Directions for this task:
The data that follows must be transcribed in full and exactly, minus the pictures.

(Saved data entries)

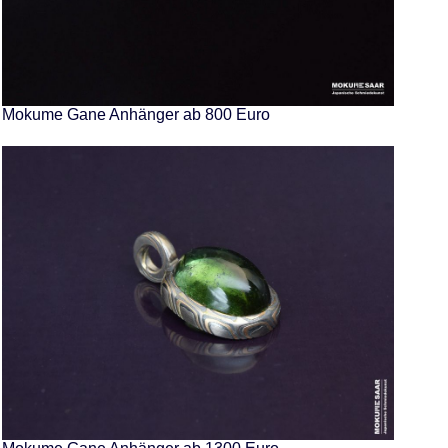
Mokume Gane Anhänger ab 800 Euro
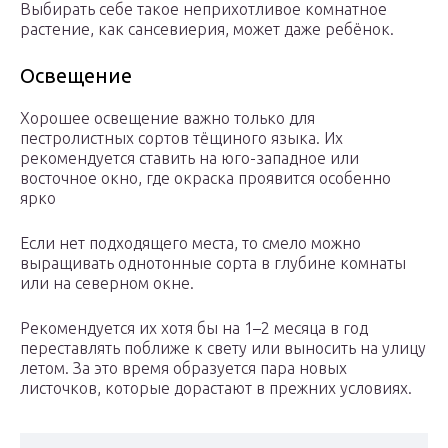
Выбирать себе такое неприхотливое комнатное
растение, как сансевиерия, может даже ребёнок.
Освещение
Хорошее освещение важно только для
пестролистных сортов тёщиного языка. Их
рекомендуется ставить на юго-западное или
восточное окно, где окраска проявится особенно
ярко
Если нет подходящего места, то смело можно
выращивать однотонные сорта в глубине комнаты
или на северном окне.
Рекомендуется их хотя бы на 1–2 месяца в год
переставлять поближе к свету или выносить на улицу
летом. За это время образуется пара новых
листочков, которые дорастают в прежних условиях.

Finished task:
Mokume Gane Anhänger ab 800 Euro
Выбирать себе такое неприхотливое комнатное
растение, как сансевиерия, может даже ребёнок.
Освещение
Хорошее освещение важно только для
пестролистных сортов тёщиного языка. Их
рекомендуется ставить на юго-западное или
восточное окно, где окраска проявится особенно
ярко
Если нет подходящего места, то смело можно
выращивать однотонные сорта в глубине комнаты
или на северном окне.
Рекомендуется их хотя бы на 1–2 месяца в год
переставлять поближе к свету или выносить на улицу
летом. За это время образуется пара новых
листочков, которые дорастают в прежних условиях.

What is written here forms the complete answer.